Sentence may have been delivered but the Rio Ferdinand affair rumbled on regardless yesterday delivering its usual diet of threat and bluster, plea and condemnation.
After Ferdinand's club manager, Alex Ferguson, suggested that Manchester United would take their £30m defender's case to the highest court in the land, and then into the European arena, Sepp Blatter, president of Fifa, responded by threatening to ban United from club competition worldwide.
Such a ban would even prevent England from playing matches at Old Trafford, should United be minded to allow them. Ferguson also pondered aloud whether Ferdinand, should he fulfil his ban, would ever resume his England career.
"Rio has the right to go to court to protect his reputation," said Ferguson. "The club would support him if he did. He may also be able to seek damages for the time he has already missed playing for England. Whether he ever plays for his country again, or whether he wants to play for them, is another matter.
Blatter said: "I hear of a threat to go to the civil courts - even to the European courts - but that is strictly prohibited in our rules.

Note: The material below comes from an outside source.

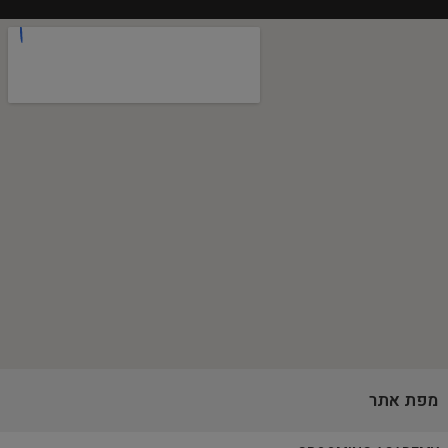
מפת אתר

If you take that action, the repercussions will be unprecedented." Blatter, who preceded Ferdinand's hearing by threatening to intervene if the judgement appeared lenient, added that Fifa would accept United appealing to the Court of Arbitration for Sport in Lausanne.
Article 59 of Fifa Statute XIII (Disputes) states: "National associations, clubs or club members shall not be permitted to refer disputes with the Federation or other association, clubs or club members to a court of law and they shall agree to submit any disagreement to an arbitration tribunal appointed by common consent."
It adds: "Any club which contravenes the terms outlined above may be sanctioned by being suspended from all international activity (official competitions and friendly matches) in addition to receiving a ban on all international matches (involving national associations and clubs) played in its stadium."
However, there is one caveat: "If the law of a country allows clubs or members to contest in a civil court any decisions pronounced by sports bodies, clubs or club members shall refrain from doing so until all the possibilities of sports jurisdiction within, or under the responsibility of their national association have been exhausted." United will argue by following the FA's appeals process they will have done that.
There is a precedent. Athletic Bilbao have taken court action to defend Carlos Gurpegui, a midfielder who tested positive for nandrolone at the start of last season, in September 2002.
Five months later he received a "cautionary" suspension from Spanish Sports Council. In April that was ratified by the Spanish federation and SSC only to be then lifted by the Spanish Committee for Sporting Discipline [CEDD] three days later while the player attempted to prove he produced the chemical naturally.
Only this November did the CEDD finally impose a two-year ban. Bilbao then went to the Spanish High Court and the ban was lifted earlier this month until the player's appeal is heard. Fifa have not threatened to ban Bilbao.
Blatter has, though, talked of taking action against Boca Juniors and their young striker Carlos Tevez, who went to court to prevent Argentina forcing him to play in the recent under-20s world championship. "He withdrew at the last moment and to make things worse took his case to a local court," said Blatter. "If he does not have a valid reason he could end up playing his football at a disciplinary committee or on the moon." As yet, though, no action has been taken
Uefa, who had previously kept out of the affair, said an eight-month ban was in line with its guidelines. "This type of offence would carry at least a six-month ban so it is in line with what we would expect to happen if the player had failed to take a test during a Uefa competition," said spokesman Rob Faulkner.
Meanwhile Ferdinand's agent, Pini Zahavi, is expected to have discussions with his personal sponsors who include Nike and Ben Sherman. Nike had previously stated their intention to stand by Ferdinand but both companies may now be looking closely at the small print of their contract. "Most sponsorship deals have clauses in them relating to good behaviour and companies have the right to terminate them in the event of bad behaviour," said a leading sports lawyer.